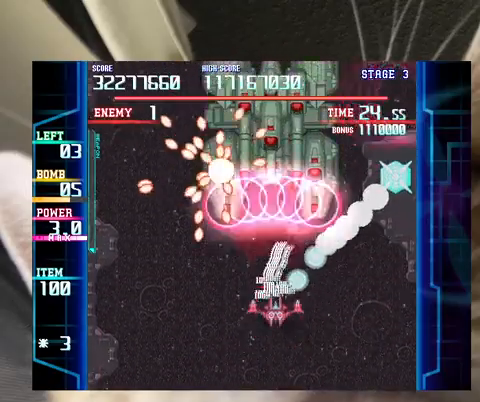
{"keys": ["left", "x"], "events": [[67, "down", "down"], [233, "left", "down"], [467, "down", "up"], [467, "x", "down"]]}
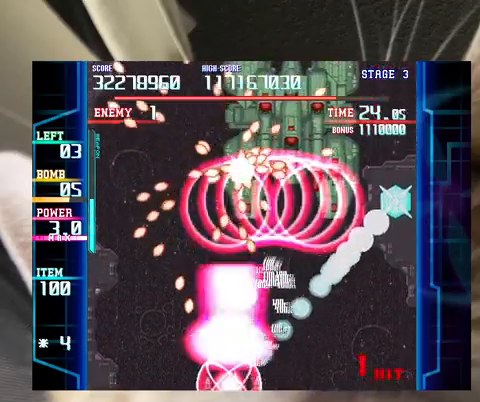
{"keys": ["right", "x"], "events": [[100, "left", "up"], [100, "up", "down"], [167, "right", "down"], [267, "up", "up"], [300, "right", "up"], [400, "right", "down"], [400, "up", "down"], [433, "up", "up"]]}
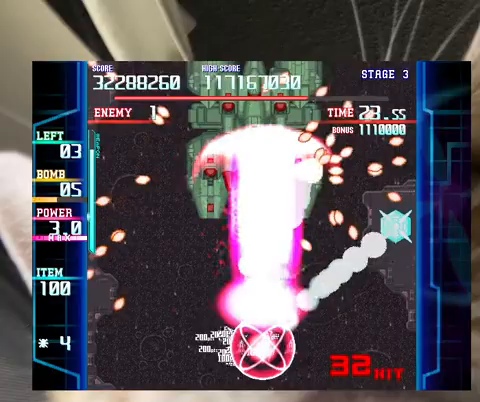
{"keys": ["left", "x"], "events": [[233, "right", "up"], [300, "left", "down"], [400, "left", "up"], [500, "left", "down"]]}
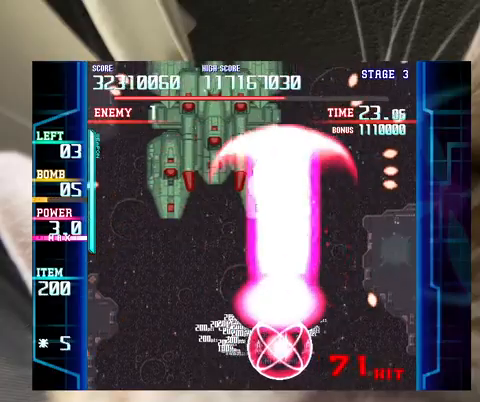
{"keys": ["left", "x"], "events": []}
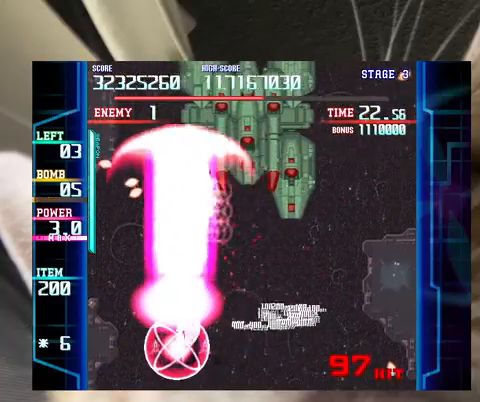
{"keys": ["right", "x"], "events": [[33, "left", "up"], [67, "right", "down"]]}
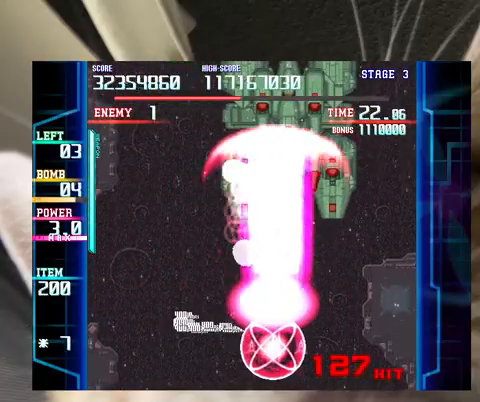
{"keys": ["left", "x"], "events": [[367, "left", "down"], [367, "right", "up"]]}
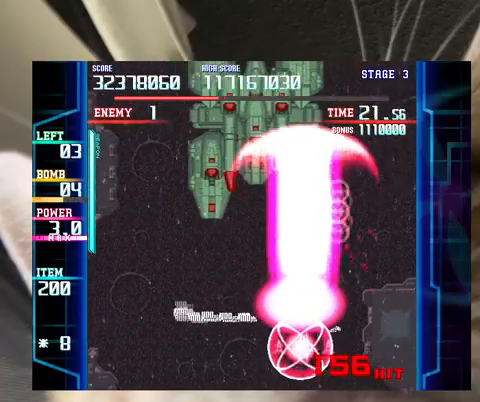
{"keys": ["left", "up", "x"], "events": [[100, "left", "up"], [200, "left", "down"], [267, "left", "up"], [433, "left", "down"], [433, "up", "down"]]}
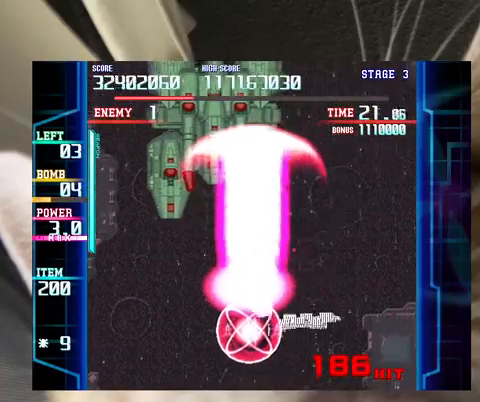
{"keys": ["z"], "events": [[67, "x", "up"], [167, "c", "down"], [167, "left", "up"], [167, "up", "up"], [200, "c", "up"], [300, "z", "down"], [433, "down", "down"], [467, "down", "up"]]}
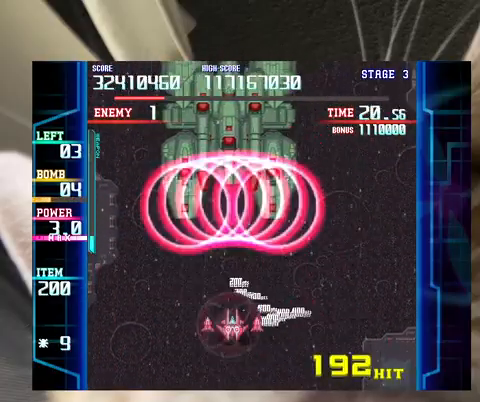
{"keys": ["z"], "events": [[67, "down", "down"], [133, "right", "down"], [167, "down", "up"], [167, "right", "up"], [300, "right", "down"], [367, "right", "up"]]}
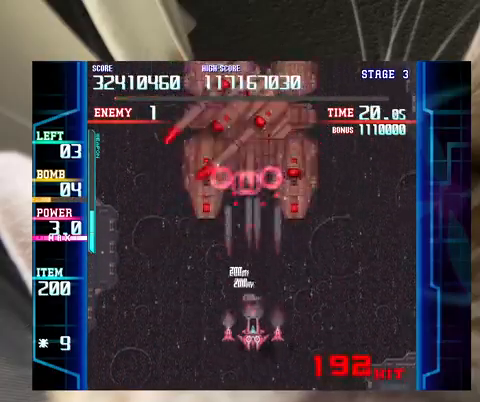
{"keys": [], "events": [[33, "z", "up"]]}
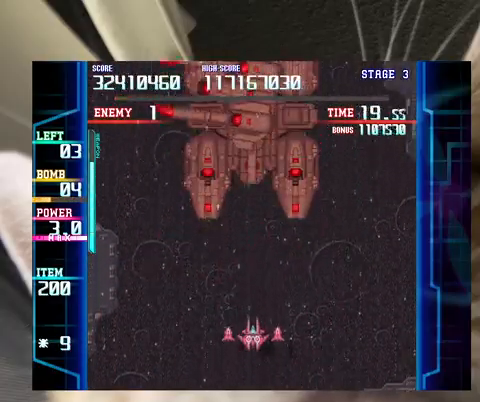
{"keys": [], "events": [[333, "up", "down"], [433, "up", "up"]]}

● ● ● ● ● ● ●

EXERCISE AIM |
Copy the listing exactly but drop its images.

TASK RESULT |
{"keys": ["left", "x"], "events": [[67, "down", "down"], [233, "left", "down"], [467, "down", "up"], [467, "x", "down"]]}
{"keys": ["right", "x"], "events": [[100, "left", "up"], [100, "up", "down"], [167, "right", "down"], [267, "up", "up"], [300, "right", "up"], [400, "right", "down"], [400, "up", "down"], [433, "up", "up"]]}
{"keys": ["left", "x"], "events": [[233, "right", "up"], [300, "left", "down"], [400, "left", "up"], [500, "left", "down"]]}
{"keys": ["left", "x"], "events": []}
{"keys": ["right", "x"], "events": [[33, "left", "up"], [67, "right", "down"]]}
{"keys": ["left", "x"], "events": [[367, "left", "down"], [367, "right", "up"]]}
{"keys": ["left", "up", "x"], "events": [[100, "left", "up"], [200, "left", "down"], [267, "left", "up"], [433, "left", "down"], [433, "up", "down"]]}
{"keys": ["z"], "events": [[67, "x", "up"], [167, "c", "down"], [167, "left", "up"], [167, "up", "up"], [200, "c", "up"], [300, "z", "down"], [433, "down", "down"], [467, "down", "up"]]}
{"keys": ["z"], "events": [[67, "down", "down"], [133, "right", "down"], [167, "down", "up"], [167, "right", "up"], [300, "right", "down"], [367, "right", "up"]]}
{"keys": [], "events": [[33, "z", "up"]]}
{"keys": [], "events": [[333, "up", "down"], [433, "up", "up"]]}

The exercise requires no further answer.